3.4 Application Execution Cycle
When the reset switch is pressed on the development board, all the processors that are
going to take part in the actual matrix factorization start executing code from the starting
address in their respective program memory. This starting address can be specified by the
30
user while configuring the system using SOPC Builder. Each processor then waits until
the input matrix is loaded into memory. For this, each processor keeps polling the flag
variable (whose value is initialized to zero) to check if it is set. This variable is set only
after the input matrix is loaded into the global matrix. This matrix is loaded using a
program that is executed by the master processor, which is also connected to the DART.
Once the flag variable is set, all the slave processors resume their respective execution.
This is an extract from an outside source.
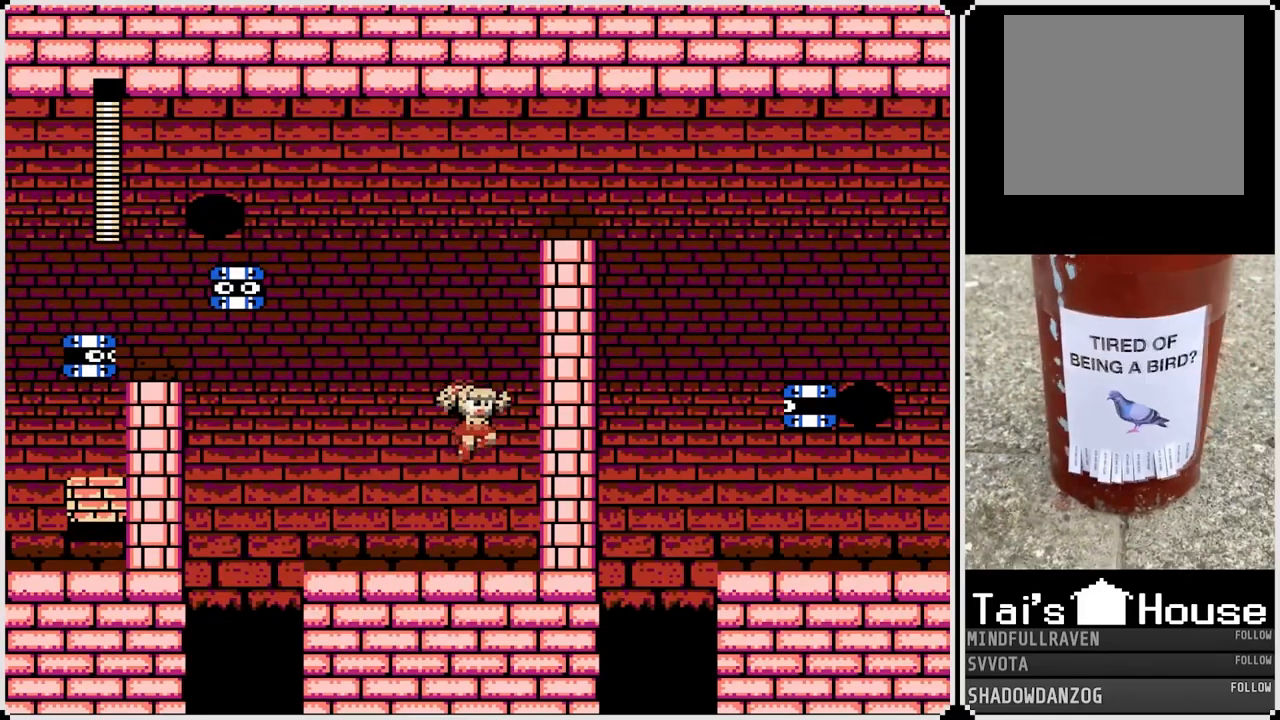
{"buttons": [], "left_stick": "center", "right_stick": "center", "events": [[117, "CROSS", "up"], [167, "SQUARE", "up"]]}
The processors stop execution when there are no more tasks left in the task queue. For the
setup used in this work, this is the case when the value of the variable task id is equal to
the value of the variable order. Given a matrix, in order to factorize it, the following
steps need to be performed to get the final result, which is the Cholesky factor L.
1. Assuming the programs for the actual processing elements are already in place,
the system is reset using the reset switch on the development board. This causes
the processors that are involved in the factorization to start executing code in their
respective program memories. This causes each of those processing elements to
wait for the input matrix to be uploaded into the global memory. This, as
described above, is indicated by the flag variable.
2. The input matrix is uploaded into the global memory using the master processor.
The matrix is embedded in a program uploaded into the program memory of the
master processor using the serial port. The processor starts executing the program
immediately upon uploading. This program also initializes the other variables and
arrays for the actual factorization. Once the input matrix is in place, the program
will also set the flag variable to a non-zero value. For the setup described in this
thesis, which consisting of two processing elements P 1 and P2, a value other than
31
2 or 3 causes the system to run in parallel and this means that both the processors
that factorize the matrix will run in parallel. If the value of flag is 2, only
processor P2 will factorize the matrix. If flag is 3, only processor P1 will take part
in the factorization. This approach enables one to calculate the serial and the
parallel runtimes with relative ease, and, hence, get the speedup and efficiency
values for the various test matrices.
3. The program which uploads the input matrix in the global memory will continue
to run during the factorization process. It is also used to get timing results. When
the final column of the Cholesky factor is in place, the program will print the
timing results on the screen and exit. The program outputs the timing results in
terms of number of clock cycles required for the factorization. This multiplied by
the clock frequency represents the actual runtime of the factorization. If need be,
this program can also be used to download the Cholesky factor onto the host PC.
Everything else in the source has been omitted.